La Dra. Natalia Ribé, especialista en Medicina Estética nos aclara y desmitifica algunas de las creencias más extendidas, gracias a la evolución en la calidad, la seguridad y los nuevos compuestos de los actuales materiales inyectables.


Los tratamientos con toxina botulínica crean rostros sin expresión
La Dra. Ribé responde: “Mi premisa siempre ha sido “menos es más”. Es imprescindible estudiar la expresión del rostro del paciente, ver qué tipo de arrugas tiene y qué puntos se han de tratar. Así, si el tratamiento está realizado por un profesional especialista en Medicina Estética y si se utiliza una toxina botulínica segura, como Bocouture, los resultados son los deseados sin riesgo a perder la expresión.

El objetivo siempre ha de ser que el paciente se reconozca a si mismo y que se encuentre más guapo o guapa, con la expresión más suavizada. Por eso a mis pacientes les gusta que los encuentren más guapos, sin saber qué se han hecho exactamente. Este es el éxito de un buen tratamiento.

También es muy importante dejar un margen entre los tratamientos con toxina botulínica. Lo aconsejado es repetir el tratamiento si se precisa a partir de los 4 meses”.

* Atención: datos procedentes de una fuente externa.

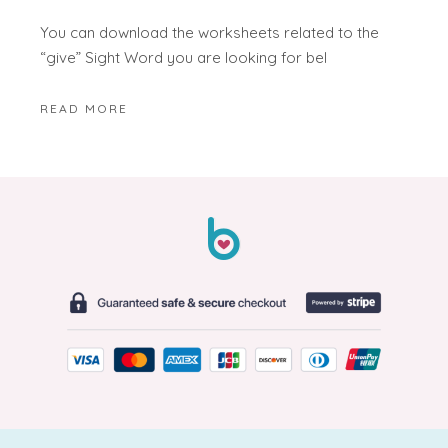
You can download the worksheets related to the
“give” Sight Word you are looking for bel
READ MORE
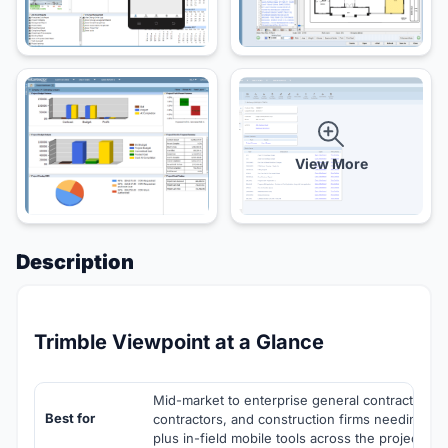
View More
Description
Trimble Viewpoint at a Glance
Mid-market to enterprise general contractors, s
Best for
contractors, and construction firms needing c
plus in-field mobile tools across the project life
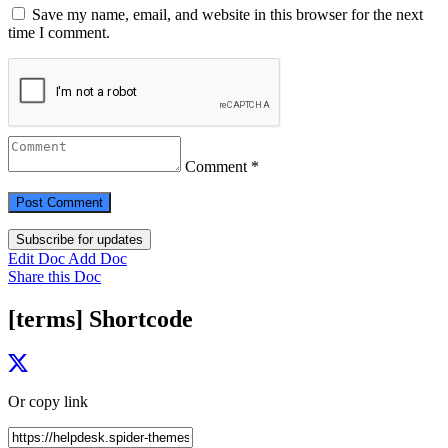
Save my name, email, and website in this browser for the next
time I comment.
Comment *
Subscribe for updates
Edit Doc
Add Doc
Share this Doc
[terms] Shortcode
Or copy link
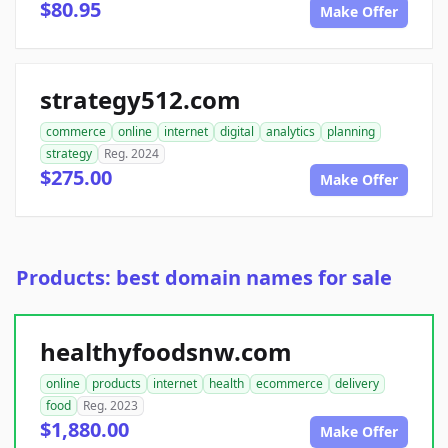
$80.95
Make Offer
strategy512.com
commerce
online
internet
digital
analytics
planning
strategy
Reg. 2024
$275.00
Make Offer
Products: best domain names for sale
healthyfoodsnw.com
online
products
internet
health
ecommerce
delivery
food
Reg. 2023
$1,880.00
Make Offer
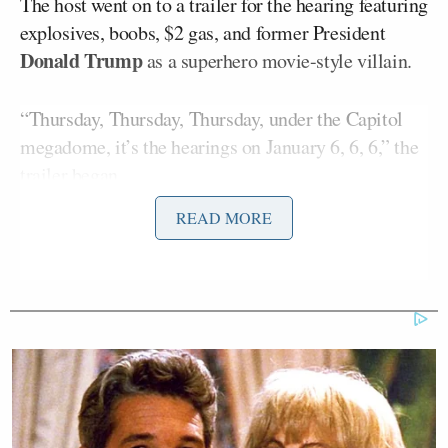
The host went on to a trailer for the hearing featuring
explosives, boobs, $2 gas, and former President
Donald Trump
as a superhero movie-style villain.
“Thursday, Thursday, Thursday, under the Capitol
megadome, it’s the hearings on January 6, 6, 6,” the
trailer began.
READ MORE
The trailer goes on to promise a “constitution-
crushing lineup of insurrectionist mayhem,” which
features, “explosive revelations about:
The Wine
Gremlin
; the
Oxy Ogre
; and …
whoever the hell this
is
… bringing the pain to former
president
Schuckasaurus
!”
“Need more to make you care about the fall of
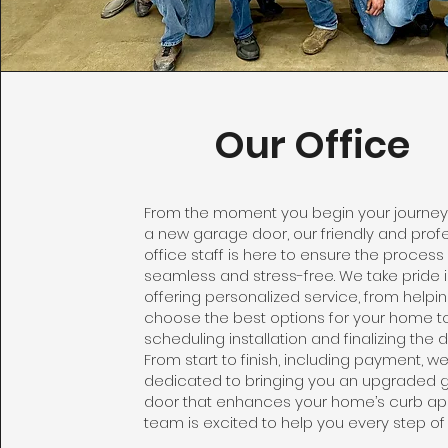
Our Office
From the moment you begin your journe
a new garage door, our friendly and prof
office staff is here to ensure the process 
seamless and stress-free. We take pride 
offering personalized service, from helpi
choose the best options for your home t
scheduling installation and finalizing the de
From start to finish, including payment, w
dedicated to bringing you an upgraded 
door that enhances your home’s curb ap
team is excited to help you every step of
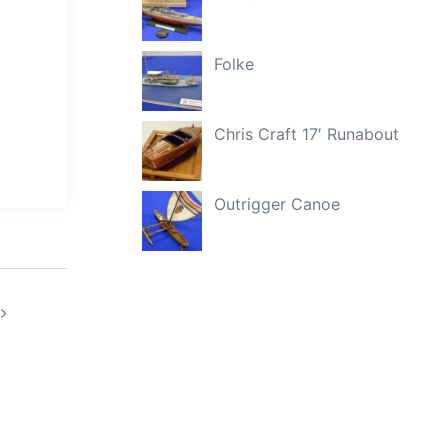
Folke
Chris Craft 17′ Runabout
Outrigger Canoe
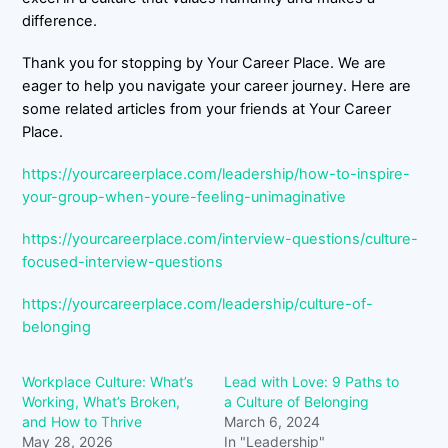
difference.
Thank you for stopping by Your Career Place. We are
eager to help you navigate your career journey. Here are
some related articles from your friends at Your Career
Place.
https://yourcareerplace.com/leadership/how-to-inspire-
your-group-when-youre-feeling-unimaginative
https://yourcareerplace.com/interview-questions/culture-
focused-interview-questions
https://yourcareerplace.com/leadership/culture-of-
belonging
Workplace Culture: What’s
Lead with Love: 9 Paths to
Working, What’s Broken,
a Culture of Belonging
and How to Thrive
March 6, 2024
May 28, 2026
In "Leadership"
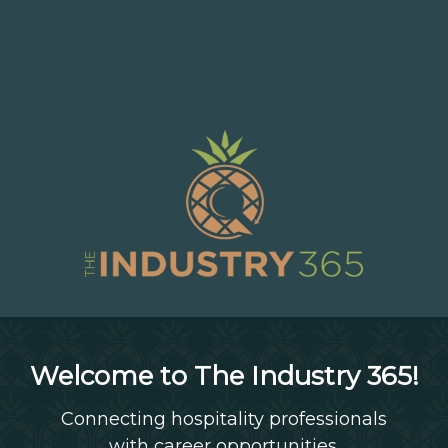
Welcome to The Industry 365!
Connecting hospitality professionals
with career opportunities.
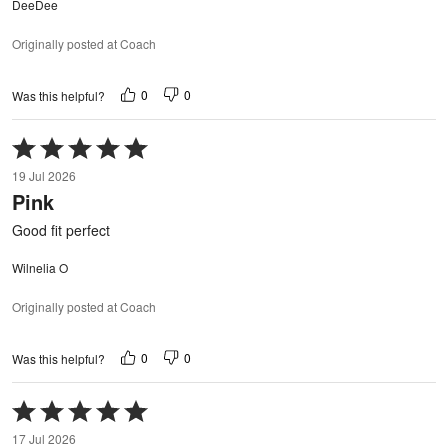
DeeDee
Originally posted at Coach
0
0
Was this helpful?
Rated
5
19 Jul 2026
out
Pink
of
5
Good fit perfect
Wilnelia O
Originally posted at Coach
0
0
Was this helpful?
Rated
5
17 Jul 2026
out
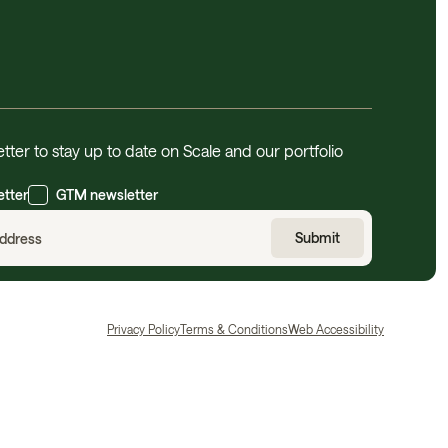
tter to stay up to date on Scale and our portfolio
etter
GTM newsletter
Privacy Policy
Terms & Conditions
Web Accessibility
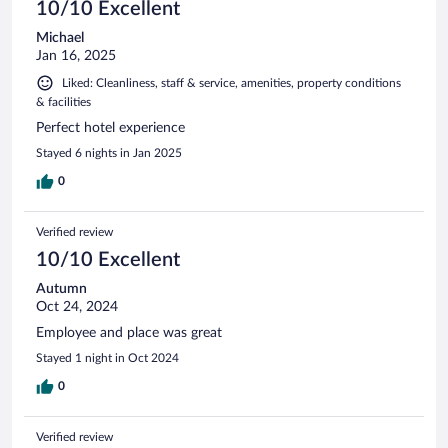
10/10 Excellent
Michael
Jan 16, 2025
Liked: Cleanliness, staff & service, amenities, property conditions
& facilities
Perfect hotel experience
Stayed 6 nights in Jan 2025
0
Verified review
10/10 Excellent
Autumn
Oct 24, 2024
Employee and place was great
Stayed 1 night in Oct 2024
0
Verified review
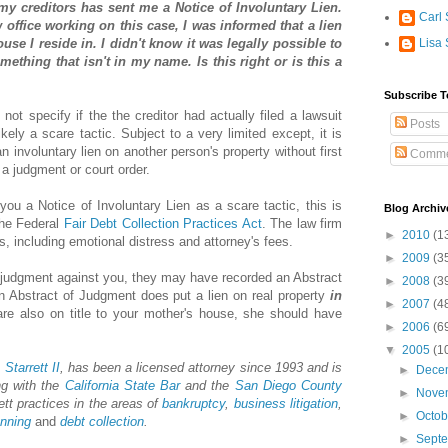
my creditors has sent me a Notice of Involuntary Lien.
Carl 
 office working on this case, I was informed that a lien
se I reside in. I didn't know it was legally possible to
Lisa 
ething that isn't in my name. Is this right or is this a
Subscribe T
 not specify if the the creditor had actually filed a lawsuit
Posts
ikely a scare tactic. Subject to a very limited except, it is
 an involuntary lien on another person's property without first
Comme
g a judgment or court order.
 you a Notice of Involuntary Lien as a scare tactic, this is
Blog Archiv
 the Federal
Fair Debt Collection Practices Act
. The law firm
►
2010
(1
s, including emotional distress and attorney's fees.
►
2009
(3
 a judgment against you, they may have recorded an Abstract
►
2008
(3
 Abstract of Judgment does put a lien on real property
in
►
2007
(4
re also on title to your mother's house, she should have
►
2006
(6
▼
2005
(1
 Starrett II
, has been a licensed attorney since 1993 and is
►
Dece
ng with the
California State Bar
and the
San Diego County
►
Nove
ett practices in the areas of
bankruptcy
,
business litigation
,
►
Octo
anning
and
debt collection
.
►
Sept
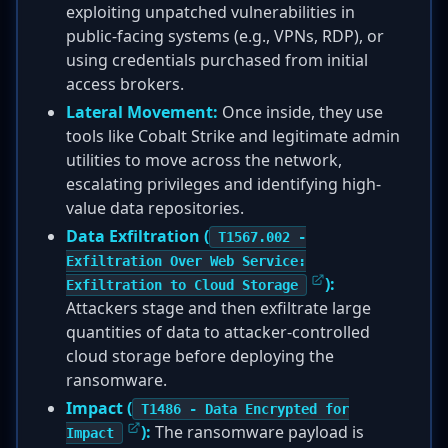
exploiting unpatched vulnerabilities in
public-facing systems (e.g., VPNs, RDP), or
using credentials purchased from initial
access brokers.
Lateral Movement:
Once inside, they use
tools like Cobalt Strike and legitimate admin
utilities to move across the network,
escalating privileges and identifying high-
value data repositories.
Data Exfiltration (
T1567.002 -
Exfiltration Over Web Service:
):
Exfiltration to Cloud Storage
Attackers stage and then exfiltrate large
quantities of data to attacker-controlled
cloud storage before deploying the
ransomware.
Impact (
T1486 - Data Encrypted for
):
The ransomware payload is
Impact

Los rostros que se han hecho más de un tratamiento de Medicina Estética, acaban pareciéndose entre si
“Cada paciente tiene unas necesidades diferentes, así como, una musculatura y por tanto unas arrugas diferentes. No todos envejecemos de la misma manera. Por ello, es imprescindible recomendar protocolos específicos para cada uno, con los que conseguir los resultados deseados adaptados a cada caso y paciente”.


Cuando empezamos a hacernos algún tratamiento de medicina estética, ya tienes que hacértelo toda la vida
“No es exactamente así. Una vez que te realizas un tratamiento de medicina estética, no tienes porque realizártelo de forma continuada. Depende de cada caso y de las necesidades de cada paciente.

Pero sí que es cierto, que los pacientes que se someten a un tratamiento estético, es porque les gusta tener un buen aspecto, y para ello es necesario tener un mantenimiento para alargar la vida media de los tratamientos realizados (desde su centro de medicina estética o en su propia casa) con el objetivo de verse siempre bien. Siempre digo que es la mejor inversión que hacemos en uno mismo”.